In one word, describe your favorite type of student:

  • If I only have one word, I would try to sneak in smurious (smart and curious).

When it comes to grading, I think students would describe me as…

  • Tough, but fair. I think many students consider leadership and people skills to be easy topics. After my exams and during classroom discussion, they often realize that this is far from the truth. I truly think that dealing with people is the hardest, but most important, skill in business.


What are your hobbies?

  • Watching soccer (my favorite club is Borussia Dortmund and I also used to play for about 20 years) and football, listening to music, traveling, hiking, skiing, golf, and cooking.

How will you spend your summer?

  • I do not teach in the summer and that uninterrupted time is great for research; I will need to revise a couple of manuscripts for journal publication and advance a few projects. In addition, relaxing while hiking, grilling, and spending time with my wife and daughter.

Favorite place(s) to vacation:

  • Hawaii (I love Kauai and the Big Island) and Italy (Tuscany, Northern Italy). I also love going back home, which is the region around Cologne, Germany.

Favorite book(s):

  • I typically try to stay away from books that relate too much to my work when I read for pleasure. One thing I really look forward to is rereading Astrid Lindgren and Walter Moers books with my daughter.

What is currently your favorite movie and/or show and what is it about the film or program that you enjoy so much?

  • I enjoy watching Shameless because of the witty main characters. Superstore is another show that I have enjoyed because it highlights so many reasons why organizations are all about people.

What is your favorite type of music or artist(s) and why?

  • I have such a broad array of music I like. Hip hop mostly from the 90’s, pop, bluegrass, jazz, classical music, electronic music, and of course a lot of German music that I grew up with. I have a Spotify playlist that contains meaningful songs from my life. Currently, it has about 60 songs and continues to grow. But it is a high bar to get on that playlist.


If I had my way, the business school of the future would have much more of this…

  • I think a focus on basic knowledge and skills got somewhat lost. We mostly need to teach students critical thinking skills, reflection, perspective taking, etc. Smart people can easily teach themselves software, etc. Just spend a few hours online. Universities and business schools should not be trade schools.

In my opinion, companies and organizations today need to do a better job at…

  • Being honest about the challenges and possibilities that come with a diverse workforce. I see too much window-dressing and a lack of honest conversations and reflection about tough topics. In general, society needs to realize that few things are black and white, but rather, shades of grey.

I’m grateful for…

  • My family, my friends, my job and colleagues, and where I am today. I am the first one in my family to go to a university. I was raised by a single mom and also by my grandparents for parts of my life. I would have never imagined that I would be where I am at today and, for that, I am truly grateful. It was hard work.

Faculty, students, alumni, and/or administrators say:  

“I always liked the way he encouraged us to think critically. If there was a point he wanted to make clear, he wouldn’t just tell us, he would try to ask questions so that we would come to the conclusion. Also, if you answered a question he may press you for more like “how would that work?” Or “be more specific”.”

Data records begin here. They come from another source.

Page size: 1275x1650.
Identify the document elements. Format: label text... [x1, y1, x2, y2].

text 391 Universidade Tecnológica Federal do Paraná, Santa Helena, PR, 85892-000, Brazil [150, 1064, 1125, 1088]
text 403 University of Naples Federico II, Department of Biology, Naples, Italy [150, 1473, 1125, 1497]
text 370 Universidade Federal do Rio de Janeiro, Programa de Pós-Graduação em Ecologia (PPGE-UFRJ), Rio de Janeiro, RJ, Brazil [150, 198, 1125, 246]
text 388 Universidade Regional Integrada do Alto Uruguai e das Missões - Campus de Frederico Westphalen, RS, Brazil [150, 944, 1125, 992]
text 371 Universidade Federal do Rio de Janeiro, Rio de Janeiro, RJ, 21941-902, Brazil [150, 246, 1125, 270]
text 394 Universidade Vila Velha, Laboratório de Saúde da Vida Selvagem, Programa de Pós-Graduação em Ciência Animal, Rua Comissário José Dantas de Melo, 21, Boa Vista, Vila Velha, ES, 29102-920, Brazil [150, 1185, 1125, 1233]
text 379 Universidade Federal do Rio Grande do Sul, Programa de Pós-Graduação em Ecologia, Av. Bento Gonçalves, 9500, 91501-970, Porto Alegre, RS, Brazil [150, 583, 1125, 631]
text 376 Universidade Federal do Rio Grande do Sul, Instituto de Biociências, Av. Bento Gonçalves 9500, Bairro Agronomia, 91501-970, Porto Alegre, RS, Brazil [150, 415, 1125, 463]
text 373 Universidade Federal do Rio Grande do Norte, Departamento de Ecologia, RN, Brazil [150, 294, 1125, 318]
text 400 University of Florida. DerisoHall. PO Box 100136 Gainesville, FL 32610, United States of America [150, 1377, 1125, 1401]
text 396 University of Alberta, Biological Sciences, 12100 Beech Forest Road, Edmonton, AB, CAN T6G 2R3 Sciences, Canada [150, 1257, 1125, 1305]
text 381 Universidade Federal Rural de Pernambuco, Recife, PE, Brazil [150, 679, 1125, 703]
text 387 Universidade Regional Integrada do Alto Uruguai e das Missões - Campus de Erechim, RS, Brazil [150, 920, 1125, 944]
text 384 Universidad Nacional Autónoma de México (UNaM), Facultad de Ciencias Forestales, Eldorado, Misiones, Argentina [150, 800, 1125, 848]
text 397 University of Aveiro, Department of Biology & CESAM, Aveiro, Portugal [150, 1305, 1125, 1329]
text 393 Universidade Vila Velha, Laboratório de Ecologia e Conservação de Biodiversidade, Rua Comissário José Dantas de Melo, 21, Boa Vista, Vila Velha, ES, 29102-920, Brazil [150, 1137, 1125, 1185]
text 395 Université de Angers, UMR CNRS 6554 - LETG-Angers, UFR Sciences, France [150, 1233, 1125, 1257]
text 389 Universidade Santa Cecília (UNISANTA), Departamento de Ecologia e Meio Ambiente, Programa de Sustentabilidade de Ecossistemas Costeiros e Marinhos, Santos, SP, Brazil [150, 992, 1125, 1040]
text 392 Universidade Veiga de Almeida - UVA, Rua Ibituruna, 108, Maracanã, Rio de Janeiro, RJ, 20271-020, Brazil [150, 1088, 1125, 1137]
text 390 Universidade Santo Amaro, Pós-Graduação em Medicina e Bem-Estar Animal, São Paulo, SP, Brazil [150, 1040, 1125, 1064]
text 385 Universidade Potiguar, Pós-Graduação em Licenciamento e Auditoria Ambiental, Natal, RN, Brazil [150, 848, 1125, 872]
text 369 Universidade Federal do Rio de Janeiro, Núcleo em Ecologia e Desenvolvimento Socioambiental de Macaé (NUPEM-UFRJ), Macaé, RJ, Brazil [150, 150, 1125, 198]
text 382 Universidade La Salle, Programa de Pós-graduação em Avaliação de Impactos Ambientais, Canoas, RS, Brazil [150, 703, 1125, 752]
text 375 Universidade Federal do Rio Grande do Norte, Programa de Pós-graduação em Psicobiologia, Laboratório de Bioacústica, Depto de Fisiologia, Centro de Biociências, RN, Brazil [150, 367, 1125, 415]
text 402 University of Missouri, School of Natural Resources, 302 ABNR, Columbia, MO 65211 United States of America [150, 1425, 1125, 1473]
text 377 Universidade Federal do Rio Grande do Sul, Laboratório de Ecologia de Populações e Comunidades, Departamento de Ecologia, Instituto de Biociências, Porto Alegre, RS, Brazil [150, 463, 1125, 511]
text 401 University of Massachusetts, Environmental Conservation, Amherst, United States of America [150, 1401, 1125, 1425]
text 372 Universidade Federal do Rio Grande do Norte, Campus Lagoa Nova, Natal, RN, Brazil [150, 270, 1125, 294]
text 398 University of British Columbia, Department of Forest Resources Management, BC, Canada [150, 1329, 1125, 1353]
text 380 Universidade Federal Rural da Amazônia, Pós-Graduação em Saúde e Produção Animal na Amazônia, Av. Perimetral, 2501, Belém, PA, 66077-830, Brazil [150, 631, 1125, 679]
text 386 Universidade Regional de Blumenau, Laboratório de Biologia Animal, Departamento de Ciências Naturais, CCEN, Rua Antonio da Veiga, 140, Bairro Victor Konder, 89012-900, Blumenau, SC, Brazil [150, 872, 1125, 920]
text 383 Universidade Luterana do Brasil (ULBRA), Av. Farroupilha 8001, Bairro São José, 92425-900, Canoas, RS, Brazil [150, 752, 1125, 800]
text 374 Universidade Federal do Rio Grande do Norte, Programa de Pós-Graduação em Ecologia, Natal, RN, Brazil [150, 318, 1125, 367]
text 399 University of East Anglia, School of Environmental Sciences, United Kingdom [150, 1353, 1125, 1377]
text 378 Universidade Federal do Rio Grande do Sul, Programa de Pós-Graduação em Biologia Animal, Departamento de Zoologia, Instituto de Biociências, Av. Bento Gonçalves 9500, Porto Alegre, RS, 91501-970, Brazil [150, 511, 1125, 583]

“Since the first class I had with him, Dr. Dwertmann has positively impacted my educational experience more than any other professor at the university. (…) Dr. Dwertmann constantly encouraged me to step out my comfort zone. He believed in my ability to succeed and always challenged me, something that looking back on now I greatly appreciate.”

“As a naturally introverted person, I was never one to raise my hand in classes and much preferred to be a wallflower. I would complete all assignments and put my all into my work but when it came to class discussions, I did not speak up all the time. Dr. Dwertmann quickly caught onto this and soon I was being challenged to operate differently than what I was most comfortable with. He spoke with me about my participation and soon would call on me in just about every class to share my thoughts on daily topics and contribute to the discussions. He would provide positive feedback and let me, along with all my other classmates, know that our ideas were valuable. It fostered an environment where our class felt like one big team and we all felt comfortable to speak up.”

“I struggled with my transition into management and this course helped me to understand how to be a leader. I was told by a few of my peers about different tactics that never made sense to me until learning the material from this course. Every week I learned new ways to handle certain situations and now have a better relationship and communication style with my team.”

“This was my first Masters level course and it was a great start for me. Being a manager, the information in this course was extremely helpful for me to improve my leadership skills. The material and lectures really helped take it from information to application. Many of the topics were ones that I was able to use and implement as soon as we completed the module.”

“Even though it has been almost two years since I took his class, I still do not forget his teachings. He is a great Professor who holds each and every student of his to a high standard. He wants to see his students succeed. He is willing to dedicate his time to those who are eager to learn from him.”

“Something changed in me after taking Dr. Dwertmann’s class. Suddenly, I realized that thoughts and ideas mean much more when we have the courage to speak them into existence. I had great things to say, I just needed someone to take a careful look at me and encourage me to step out of my comfort zone. I will always be grateful to Dr. Dwertmann for taking that careful look.”